Dark liquidity pools

Dark Liquidity Pool

A private securities exchange or trading platform. Dark liquidity pools do not publish the prices of their transactions, which allows investors to make larger transactions at lower cost than they might otherwise. Most traders in dark liquidity pools are institutional investors, such as mutual funds or hedge funds, that wish to protect the anonymity of their investments and/or investors. They also may not wish to cause price movements by the disclosure of their transactions. No dark liquidity pool is completely secretive: they must register with the SEC as either a securities exchange or a broker-dealer; they are governed by Regulation ATS, which stipulates certain transactions and prices that they must disclose under various circumstances. See also: Transparency.

Dark liquidity pools.

Dark liquidity pools are private alternative trading systems or platforms. Prices aren't published, and participants can make anonymous trades faster and at a lower cost than they can on a public exchange.

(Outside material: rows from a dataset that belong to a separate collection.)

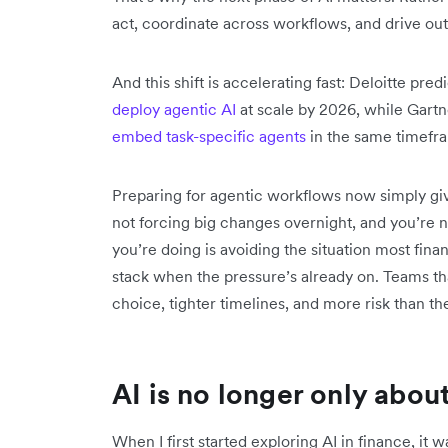
act, coordinate across workflows, and drive o
And this shift is accelerating fast: Deloitte pred
deploy agentic AI
at scale by 2026, while Gart
embed task-specific agents
in the same timefr
Preparing for agentic workflows now simply gi
not forcing big changes overnight, and you’re n
you’re doing is avoiding the situation most fina
stack when the pressure’s already on. Teams that 
choice, tighter timelines, and more risk than the
AI is no longer only abou
When I first started exploring AI in finance, it 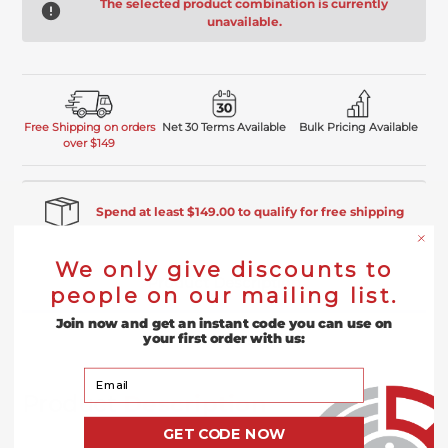
The selected product combination is currently
unavailable.
Free Shipping on orders
Net 30 Terms Available
Bulk Pricing Available
over $149
Spend at least $149.00 to qualify for free shipping
We only give discounts to
Product Description
people on our mailing list.
Join now and get an instant code you can use on
Reviews
your first order with us:
Your Email
Product
Description
GET CODE NOW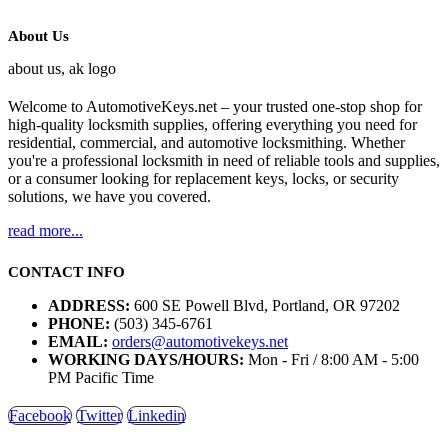
About Us
Welcome to AutomotiveKeys.net – your trusted one-stop shop for
high-quality locksmith supplies, offering everything you need for
residential, commercial, and automotive locksmithing. Whether
you're a professional locksmith in need of reliable tools and supplies,
or a consumer looking for replacement keys, locks, or security
solutions, we have you covered.
read more...
CONTACT INFO
ADDRESS:
600 SE Powell Blvd, Portland, OR 97202
PHONE:
(503) 345-6761
EMAIL:
orders@automotivekeys.net
WORKING DAYS/HOURS:
Mon - Fri / 8:00 AM - 5:00
PM Pacific Time
Facebook
Twitter
Linkedin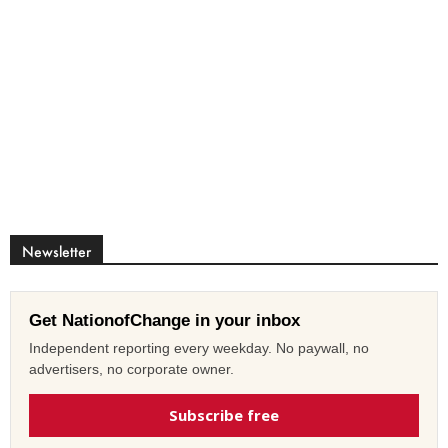
Newsletter
Get NationofChange in your inbox
Independent reporting every weekday. No paywall, no
advertisers, no corporate owner.
Subscribe free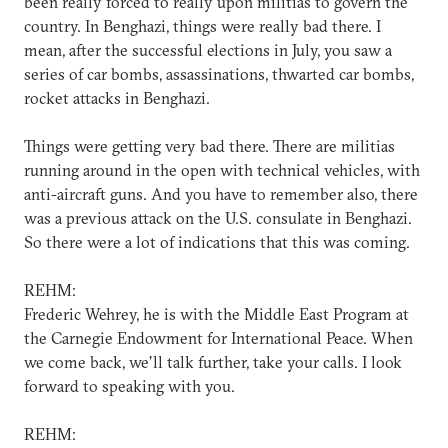
been really forced to really upon militias to govern the
country. In Benghazi, things were really bad there. I
mean, after the successful elections in July, you saw a
series of car bombs, assassinations, thwarted car bombs,
rocket attacks in Benghazi.
Things were getting very bad there. There are militias
running around in the open with technical vehicles, with
anti-aircraft guns. And you have to remember also, there
was a previous attack on the U.S. consulate in Benghazi.
So there were a lot of indications that this was coming.
REHM:
Frederic Wehrey, he is with the Middle East Program at
the Carnegie Endowment for International Peace. When
we come back, we'll talk further, take your calls. I look
forward to speaking with you.
REHM:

Most dark-pool transactions are between institutional investors, including mutual funds and hedge funds, which trade in large volumes. Their interest in anonymity is either because they want to protect the privacy of their investment choices or because they fear a major transaction could move the markets by triggering copycat trading.

Dark liquidity pools must register with the Securities and Exchange Commission (SEC) as either national securities exchanges or broker-dealers. The broker-dealers must follow the rules laid out in SEC Regulation ATS, which governs fair access and a requirement to publish prices for trades in certain securities under specific circumstances.